Excerpted text =
# # #

It is instructive to compare two James Bond movies that alighted in Venice. Moonraker (1979) has a chase with Roger Moore in a motor-powered gondola being pursued by speedboats. It was fun in its way but very cheesy – and features an idiotic sequence in which the gondola comes off the water and speeds through the throngs of tourists in St Mark’s Square. Better by far was the darker and more melodramatic shootout at the end of Casino Royale (2006) in which Vesper Lynd (Eva Green), drowns in front of Daniel Craig’s Bond when a building collapses into the Grand Canal.
Sean Connery’s Bond turned up in Venice in time for the end credits of From Russia With Love (1963), kissing Tatiana Romanova (Daniela Bianchi) in a gondola on the Grand Canal – but this was just a token visit. The same could be said for Indiana Jones in Indiana Jones and The Last Crusade (1989).

# # #

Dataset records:

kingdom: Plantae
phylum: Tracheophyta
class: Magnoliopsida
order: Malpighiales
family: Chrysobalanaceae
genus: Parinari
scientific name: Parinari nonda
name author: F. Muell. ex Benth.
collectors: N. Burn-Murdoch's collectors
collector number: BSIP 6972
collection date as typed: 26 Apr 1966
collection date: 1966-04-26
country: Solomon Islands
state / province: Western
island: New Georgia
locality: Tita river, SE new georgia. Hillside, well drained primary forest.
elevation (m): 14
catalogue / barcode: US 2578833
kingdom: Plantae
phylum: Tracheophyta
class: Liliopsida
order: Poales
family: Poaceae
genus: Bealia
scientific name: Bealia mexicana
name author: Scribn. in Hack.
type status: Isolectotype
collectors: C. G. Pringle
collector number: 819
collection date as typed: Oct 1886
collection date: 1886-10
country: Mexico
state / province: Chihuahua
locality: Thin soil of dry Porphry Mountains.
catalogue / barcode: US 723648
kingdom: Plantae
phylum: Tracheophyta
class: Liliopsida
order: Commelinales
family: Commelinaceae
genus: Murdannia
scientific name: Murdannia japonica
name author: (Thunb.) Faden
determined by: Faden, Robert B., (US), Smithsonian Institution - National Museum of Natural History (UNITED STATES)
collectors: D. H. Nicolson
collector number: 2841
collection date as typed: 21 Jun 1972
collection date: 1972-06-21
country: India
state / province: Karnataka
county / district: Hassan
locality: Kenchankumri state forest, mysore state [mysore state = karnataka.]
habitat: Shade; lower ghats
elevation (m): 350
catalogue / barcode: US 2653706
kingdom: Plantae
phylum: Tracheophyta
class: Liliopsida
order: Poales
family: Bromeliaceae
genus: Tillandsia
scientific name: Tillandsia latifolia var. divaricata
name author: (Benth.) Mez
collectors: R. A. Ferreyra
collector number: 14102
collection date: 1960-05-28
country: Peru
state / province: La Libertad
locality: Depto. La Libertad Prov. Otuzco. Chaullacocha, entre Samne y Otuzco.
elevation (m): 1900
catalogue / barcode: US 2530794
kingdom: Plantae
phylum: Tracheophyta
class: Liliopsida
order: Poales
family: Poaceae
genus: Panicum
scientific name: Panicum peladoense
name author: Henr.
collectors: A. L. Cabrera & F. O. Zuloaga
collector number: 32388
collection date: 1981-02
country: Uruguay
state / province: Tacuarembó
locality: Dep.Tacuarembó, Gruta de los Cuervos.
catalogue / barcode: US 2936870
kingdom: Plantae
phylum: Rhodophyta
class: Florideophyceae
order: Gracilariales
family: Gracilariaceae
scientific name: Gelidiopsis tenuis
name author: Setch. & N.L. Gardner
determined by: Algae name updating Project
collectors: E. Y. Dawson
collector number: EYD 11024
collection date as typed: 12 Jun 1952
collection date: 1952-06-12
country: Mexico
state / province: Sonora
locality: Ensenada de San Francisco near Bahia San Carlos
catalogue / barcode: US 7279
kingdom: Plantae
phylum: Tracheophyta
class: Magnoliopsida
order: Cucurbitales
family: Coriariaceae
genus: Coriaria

# # #

To do =
1. According to the passage on Venice in films, who drowns at the end of Casino Royale (2006), and what causes it?
2. Continue the passage on Venice in films from its last sentence.

Expected outputs =
1. Vesper Lynd drowns when a building collapses into the Grand Canal.

2.
The often macabre representations of the city on screen clearly aren’t putting the tourists off. Around 30 million of them still visit the city each year. As they descend in their hordes on Marco Polo airport, they’re not thinking of cholera outbreaks or serial killers or worrying that Venice might soon sink. After so many movies, the question now is how filmmakers can show Venice in an original light. The one type of film we haven’t yet seen is an Irwin Allen-style disaster picture – but if those cruise ships and ocean liners keep on crashing into the city, it is a fair bet we will have one soon.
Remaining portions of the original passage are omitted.